Take the line that contains "einen großen Unterschied ausgemacht. Ich" in the data below and each line after it, through the last, and repeat them unchanged.

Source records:
▼▼▼
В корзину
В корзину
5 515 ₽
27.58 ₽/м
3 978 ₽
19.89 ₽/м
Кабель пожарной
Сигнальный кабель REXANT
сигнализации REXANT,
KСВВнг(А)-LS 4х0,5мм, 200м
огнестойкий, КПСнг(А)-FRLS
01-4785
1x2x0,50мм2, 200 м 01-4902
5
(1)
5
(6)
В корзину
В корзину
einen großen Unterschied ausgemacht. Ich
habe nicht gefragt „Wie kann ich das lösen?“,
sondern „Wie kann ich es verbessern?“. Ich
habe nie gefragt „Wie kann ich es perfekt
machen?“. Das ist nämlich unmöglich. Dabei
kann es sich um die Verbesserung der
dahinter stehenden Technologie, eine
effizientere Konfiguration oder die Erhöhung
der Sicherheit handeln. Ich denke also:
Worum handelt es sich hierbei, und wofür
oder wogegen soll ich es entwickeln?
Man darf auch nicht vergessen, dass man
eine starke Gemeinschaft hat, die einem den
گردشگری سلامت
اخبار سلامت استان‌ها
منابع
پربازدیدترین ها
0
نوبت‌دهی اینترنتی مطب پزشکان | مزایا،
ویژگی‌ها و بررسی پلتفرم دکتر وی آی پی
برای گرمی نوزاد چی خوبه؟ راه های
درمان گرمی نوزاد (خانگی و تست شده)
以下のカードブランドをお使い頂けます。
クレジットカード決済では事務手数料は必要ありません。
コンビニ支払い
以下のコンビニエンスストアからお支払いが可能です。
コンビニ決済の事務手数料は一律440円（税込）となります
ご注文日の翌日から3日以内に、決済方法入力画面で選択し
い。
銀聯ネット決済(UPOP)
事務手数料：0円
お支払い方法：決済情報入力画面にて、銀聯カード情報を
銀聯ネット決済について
▲▲▲
Completed task:
einen großen Unterschied ausgemacht. Ich
habe nicht gefragt „Wie kann ich das lösen?“,
sondern „Wie kann ich es verbessern?“. Ich
habe nie gefragt „Wie kann ich es perfekt
machen?“. Das ist nämlich unmöglich. Dabei
kann es sich um die Verbesserung der
dahinter stehenden Technologie, eine
effizientere Konfiguration oder die Erhöhung
der Sicherheit handeln. Ich denke also:
Worum handelt es sich hierbei, und wofür
oder wogegen soll ich es entwickeln?
Man darf auch nicht vergessen, dass man
eine starke Gemeinschaft hat, die einem den
گردشگری سلامت
اخبار سلامت استان‌ها
منابع
پربازدیدترین ها
0
نوبت‌دهی اینترنتی مطب پزشکان | مزایا،
ویژگی‌ها و بررسی پلتفرم دکتر وی آی پی
برای گرمی نوزاد چی خوبه؟ راه های
درمان گرمی نوزاد (خانگی و تست شده)
以下のカードブランドをお使い頂けます。
クレジットカード決済では事務手数料は必要ありません。
コンビニ支払い
以下のコンビニエンスストアからお支払いが可能です。
コンビニ決済の事務手数料は一律440円（税込）となります
ご注文日の翌日から3日以内に、決済方法入力画面で選択し
い。
銀聯ネット決済(UPOP)
事務手数料：0円
お支払い方法：決済情報入力画面にて、銀聯カード情報を
銀聯ネット決済について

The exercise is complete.